March 31, 2009

The Intersection of Grace

When this topic was originally suggested to me to do as a guest post, I said to myself it was one I should have written about some time ago. I have been blogging for about nine months now and have not hit this topic hard. I am an evangelical Christian so I should have gotten around to this before now. I do not think it is going to be used, so I decided to post it myself, as I like the message. If it appears elsewhere, that is not so bad either.

As I started to think of grace, I thought of an intersection, a 4-way street. The north-south street is one's relationship to God; the east west thoroughfare the relationship to each other.

In the circles of faith where I spend my time, the thoughts of grace are usually centered on a gracious God who forgives us for sins if we place our faith in Christ. Forgiveness that is available to all if you just come to that faith. A forgiveness all need but none deserve, even those who have come to that faith and may think they are better people because of it. They are not better, just forgiven. That's the grace part. That's the part God does if you come to trust in the way He asks.

That's grace coming down to us; there is also a component of grace that should be going up the road as well. Grace to accept what He has put in your life, no matter if it is good or bad. Grace to accept a God ordained will and be thankful for the grace extended to you, no matter what. That's an element of grace even the most faithful will struggle with at times. Things will not always be great, not always be rosy. I do not believe that is what is promised in Scripture. You need to graciously accept the grace offered, in the manner offered. For there is a plan beyond your comprehension decided by an infinite mind you cannot possibly understand. You need to have the grace to accept that.
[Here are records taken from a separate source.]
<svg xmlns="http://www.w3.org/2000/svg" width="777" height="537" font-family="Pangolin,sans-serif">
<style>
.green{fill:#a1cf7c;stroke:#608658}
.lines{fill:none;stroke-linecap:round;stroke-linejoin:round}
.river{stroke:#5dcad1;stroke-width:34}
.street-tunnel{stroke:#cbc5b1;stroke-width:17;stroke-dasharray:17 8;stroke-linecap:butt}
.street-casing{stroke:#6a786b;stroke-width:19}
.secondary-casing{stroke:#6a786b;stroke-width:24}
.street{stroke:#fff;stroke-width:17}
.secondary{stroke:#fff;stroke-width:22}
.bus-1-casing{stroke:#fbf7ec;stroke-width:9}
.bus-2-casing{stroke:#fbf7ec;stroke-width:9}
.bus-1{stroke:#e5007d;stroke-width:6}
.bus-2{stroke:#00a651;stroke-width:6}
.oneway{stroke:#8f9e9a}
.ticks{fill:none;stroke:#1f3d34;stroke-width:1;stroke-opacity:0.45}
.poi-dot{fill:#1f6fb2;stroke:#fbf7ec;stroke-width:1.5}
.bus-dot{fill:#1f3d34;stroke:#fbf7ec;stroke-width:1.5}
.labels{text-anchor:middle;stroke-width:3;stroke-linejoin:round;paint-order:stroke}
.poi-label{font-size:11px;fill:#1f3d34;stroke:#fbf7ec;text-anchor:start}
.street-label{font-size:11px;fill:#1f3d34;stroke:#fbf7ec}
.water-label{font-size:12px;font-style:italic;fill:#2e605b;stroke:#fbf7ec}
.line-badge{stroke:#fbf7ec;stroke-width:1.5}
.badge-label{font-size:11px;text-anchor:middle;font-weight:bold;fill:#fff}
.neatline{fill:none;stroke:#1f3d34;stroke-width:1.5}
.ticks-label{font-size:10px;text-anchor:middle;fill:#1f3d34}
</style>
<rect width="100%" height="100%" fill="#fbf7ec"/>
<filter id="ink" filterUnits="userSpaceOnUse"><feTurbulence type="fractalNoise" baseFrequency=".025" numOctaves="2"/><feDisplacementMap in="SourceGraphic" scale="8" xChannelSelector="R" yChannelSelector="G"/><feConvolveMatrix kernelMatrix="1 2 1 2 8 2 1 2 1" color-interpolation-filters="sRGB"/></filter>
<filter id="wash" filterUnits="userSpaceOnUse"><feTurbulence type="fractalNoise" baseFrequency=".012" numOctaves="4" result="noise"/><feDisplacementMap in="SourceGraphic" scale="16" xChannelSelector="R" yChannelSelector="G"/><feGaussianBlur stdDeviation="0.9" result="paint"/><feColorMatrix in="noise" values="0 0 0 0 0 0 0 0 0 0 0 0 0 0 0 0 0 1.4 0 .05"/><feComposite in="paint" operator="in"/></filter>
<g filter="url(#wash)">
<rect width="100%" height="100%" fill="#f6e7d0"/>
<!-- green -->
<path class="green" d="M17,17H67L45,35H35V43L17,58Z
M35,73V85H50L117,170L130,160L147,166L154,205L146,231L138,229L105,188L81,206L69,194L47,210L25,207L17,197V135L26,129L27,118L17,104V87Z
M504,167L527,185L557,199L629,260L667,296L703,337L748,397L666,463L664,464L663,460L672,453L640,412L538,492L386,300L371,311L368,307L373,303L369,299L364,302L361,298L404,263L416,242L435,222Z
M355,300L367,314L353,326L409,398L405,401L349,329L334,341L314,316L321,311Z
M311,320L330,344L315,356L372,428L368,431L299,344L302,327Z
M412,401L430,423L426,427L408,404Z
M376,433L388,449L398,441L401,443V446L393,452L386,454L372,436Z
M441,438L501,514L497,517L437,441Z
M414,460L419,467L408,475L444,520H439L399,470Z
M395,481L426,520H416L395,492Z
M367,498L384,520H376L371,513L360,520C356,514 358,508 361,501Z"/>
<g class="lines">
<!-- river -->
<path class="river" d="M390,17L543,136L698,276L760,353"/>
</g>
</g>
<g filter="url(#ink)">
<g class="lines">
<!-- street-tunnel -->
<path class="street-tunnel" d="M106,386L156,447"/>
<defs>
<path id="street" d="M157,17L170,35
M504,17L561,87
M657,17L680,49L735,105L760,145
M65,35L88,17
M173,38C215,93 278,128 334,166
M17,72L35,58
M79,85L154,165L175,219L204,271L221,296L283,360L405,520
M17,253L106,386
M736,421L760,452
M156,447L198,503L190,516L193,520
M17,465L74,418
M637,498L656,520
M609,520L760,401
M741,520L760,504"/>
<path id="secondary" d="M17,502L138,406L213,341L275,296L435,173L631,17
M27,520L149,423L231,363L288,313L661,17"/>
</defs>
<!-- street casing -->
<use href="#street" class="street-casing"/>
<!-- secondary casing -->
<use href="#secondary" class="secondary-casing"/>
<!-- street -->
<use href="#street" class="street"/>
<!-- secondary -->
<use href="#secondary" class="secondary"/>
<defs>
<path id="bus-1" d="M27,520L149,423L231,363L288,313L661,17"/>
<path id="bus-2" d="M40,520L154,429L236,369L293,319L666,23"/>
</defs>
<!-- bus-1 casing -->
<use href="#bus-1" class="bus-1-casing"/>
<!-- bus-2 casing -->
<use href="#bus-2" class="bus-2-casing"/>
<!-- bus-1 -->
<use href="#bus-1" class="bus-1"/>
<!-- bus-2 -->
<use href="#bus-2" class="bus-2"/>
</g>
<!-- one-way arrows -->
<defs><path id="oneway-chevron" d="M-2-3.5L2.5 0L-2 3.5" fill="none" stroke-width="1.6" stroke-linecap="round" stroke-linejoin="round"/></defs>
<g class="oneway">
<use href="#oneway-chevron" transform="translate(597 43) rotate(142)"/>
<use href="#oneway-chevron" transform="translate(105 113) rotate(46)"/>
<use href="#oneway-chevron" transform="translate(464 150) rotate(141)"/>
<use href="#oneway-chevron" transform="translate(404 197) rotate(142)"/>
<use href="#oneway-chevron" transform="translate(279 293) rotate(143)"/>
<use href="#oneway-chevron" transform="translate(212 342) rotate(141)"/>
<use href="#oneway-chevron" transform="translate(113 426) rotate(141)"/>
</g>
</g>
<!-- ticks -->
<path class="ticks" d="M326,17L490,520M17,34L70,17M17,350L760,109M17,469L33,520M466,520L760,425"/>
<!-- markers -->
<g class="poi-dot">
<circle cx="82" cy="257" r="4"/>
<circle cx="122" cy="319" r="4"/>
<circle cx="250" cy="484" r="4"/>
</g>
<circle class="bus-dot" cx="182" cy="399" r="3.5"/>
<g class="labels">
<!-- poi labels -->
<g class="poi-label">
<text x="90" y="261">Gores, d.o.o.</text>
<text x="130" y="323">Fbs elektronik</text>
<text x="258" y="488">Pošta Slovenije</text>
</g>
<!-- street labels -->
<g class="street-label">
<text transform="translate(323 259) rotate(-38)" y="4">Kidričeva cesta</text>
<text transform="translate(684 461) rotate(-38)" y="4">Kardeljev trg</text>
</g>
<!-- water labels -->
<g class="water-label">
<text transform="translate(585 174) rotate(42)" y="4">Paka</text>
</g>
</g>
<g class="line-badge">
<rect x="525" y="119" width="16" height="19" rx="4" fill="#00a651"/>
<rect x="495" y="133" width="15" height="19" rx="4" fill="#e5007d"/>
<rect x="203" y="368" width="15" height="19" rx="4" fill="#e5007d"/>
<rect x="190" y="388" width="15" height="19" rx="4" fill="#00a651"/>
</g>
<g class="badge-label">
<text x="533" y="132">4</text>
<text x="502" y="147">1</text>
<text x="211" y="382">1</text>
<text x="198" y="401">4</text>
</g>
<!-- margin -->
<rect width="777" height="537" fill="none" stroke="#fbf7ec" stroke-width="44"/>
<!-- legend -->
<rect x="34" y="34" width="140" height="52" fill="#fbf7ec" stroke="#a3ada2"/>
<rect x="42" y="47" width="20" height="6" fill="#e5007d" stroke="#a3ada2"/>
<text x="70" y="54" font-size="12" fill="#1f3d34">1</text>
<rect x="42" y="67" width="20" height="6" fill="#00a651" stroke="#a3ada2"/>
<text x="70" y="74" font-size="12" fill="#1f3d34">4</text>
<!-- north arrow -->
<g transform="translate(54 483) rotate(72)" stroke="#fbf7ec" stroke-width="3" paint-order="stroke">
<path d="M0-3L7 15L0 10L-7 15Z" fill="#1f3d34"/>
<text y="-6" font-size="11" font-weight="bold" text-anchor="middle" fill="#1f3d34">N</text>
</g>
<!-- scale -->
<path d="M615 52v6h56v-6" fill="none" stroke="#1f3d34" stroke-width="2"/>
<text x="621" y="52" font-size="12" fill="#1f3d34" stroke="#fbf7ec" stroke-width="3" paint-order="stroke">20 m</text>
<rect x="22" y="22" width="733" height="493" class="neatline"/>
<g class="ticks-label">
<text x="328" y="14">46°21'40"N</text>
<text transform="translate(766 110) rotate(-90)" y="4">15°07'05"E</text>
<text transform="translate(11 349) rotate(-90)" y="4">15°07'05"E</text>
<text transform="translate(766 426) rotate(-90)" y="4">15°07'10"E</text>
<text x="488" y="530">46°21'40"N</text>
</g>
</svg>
There is another road grace travels on, the east-west road running between people. If you have accepted the grace of God, you really need to extend a measure of grace to others. Accept them as flawed individuals, struggling with sin, with their own set of issues. Accept them for what they are, even as you try to help them be better. Accept them as you need them to accept you. The fact of the matter is that you are the same type of flawed, sinful person that they are. You are no better than them, even if you have been blessed by the grace of God. Chances are you are worse.

The fact that grace has been extended to you by God puts you in a difficult position. Not to extend it to others exposes you as an ingrate, someone who truly does not understand or appreciate what they have been given. Someone who misses in large measure what has been done to release them from a standard of behavior they cannot possibly meet on their own.

Granted grace is a dangerous possession. Because to whom much is given, much is expected in return.